The present invention relates generally to integrated circuit (IC) designs, and more particularly to a phase-locked loop (PLL) circuit with a mixed mode filter for reducing the implementation area of the PLL circuit.
PLL circuits are commonly used in circuits that generate a high-frequency signal with a frequency being an accurate multiple of the frequency of a reference signal. PLL circuits can also be found in applications where the phase of the output signal has to track the phase of the reference signal, hence the name phase-locked loop. For example, the PLL circuit can be used in a radio receiver or transmitter for generating a local oscillator signal, which is a multiple of a stable, low-noise and often temperature-compensated reference signal. As another example, the PLL circuit can also be used for clock recovery applications in digital communication systems, disk-drive read-channels, etc.
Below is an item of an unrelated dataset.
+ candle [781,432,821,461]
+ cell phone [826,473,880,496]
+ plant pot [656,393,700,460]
A conventional PLL circuit typically includes a phase and frequency detector, a charge pump, a loop filter, a voltage control oscillator and a feedback divider. The loop filter can be either analog or digital. The analog loop filter can be a passive filter composed of inductors, capacitors, and resistors, or an active filter composed of resistors, capacitors, and amplifiers. The digital loop filter is composed of building blocks, such as adders, delay units, and multipliers.
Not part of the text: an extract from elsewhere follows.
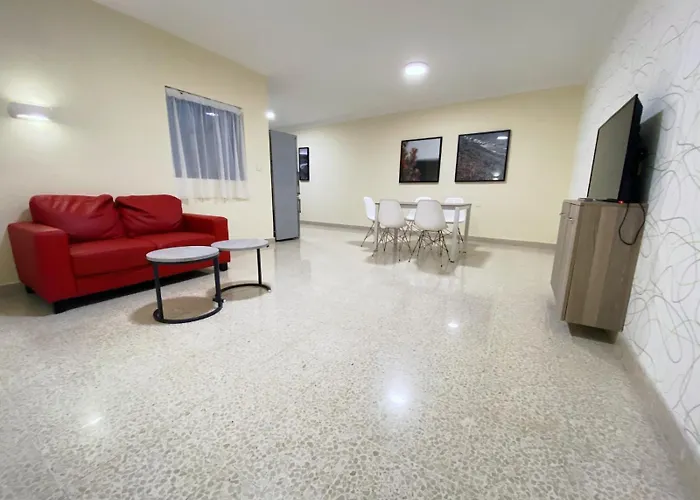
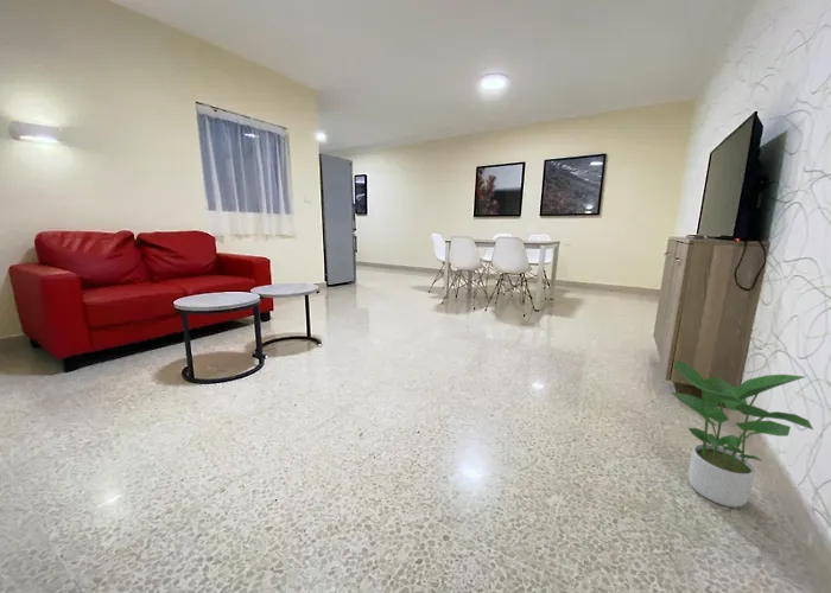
+ potted plant [670,359,814,509]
The analog loop filter combines a resistor in series with a capacitor. The stability of the analog PLL circuit is proportional to the values of the resistor and capacitor. Conventionally, the value of capacitor is set approximately from 100 pF to 300 pF in order to avoid instability. The large capacitor causes the PLL circuit to be large in size.
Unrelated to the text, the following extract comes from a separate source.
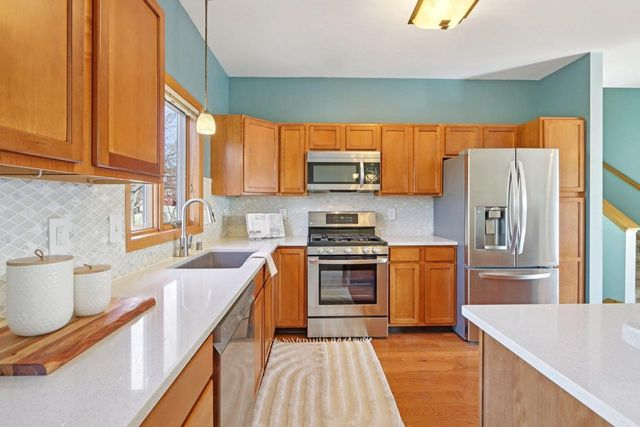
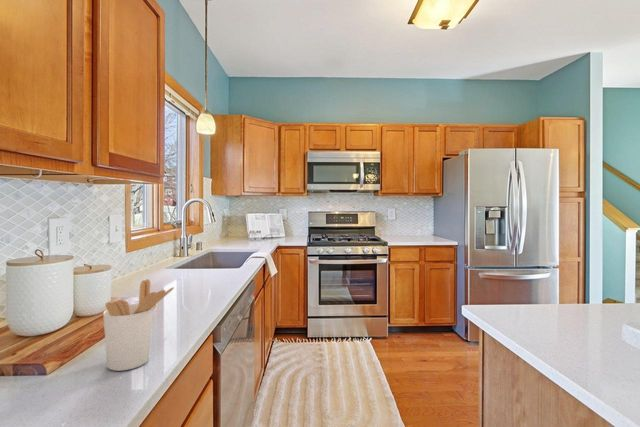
+ utensil holder [102,278,175,372]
The digital loop filter combines a digital amplifier, adder and delay unit, and is realizable in a smaller area compared to the analog loop filter. However, a digital-to-analog converter requires an interface with the analog voltage control oscillator. The area of digital-to-analog converter is small at low resolutions and large at high resolutions. In order to obtain a high accuracy, the digital-to-analog converter for the PLL circuit needs to have a high resolution (10˜14 bits). Thus, the area occupied by the digital PLL circuit is large due to the high resolution digital-to-analog converter, in spite of the small area occupied by the digital loop filter.
As such, it is desirable to have a PLL circuit that provides high accuracy and occupies minimum areas.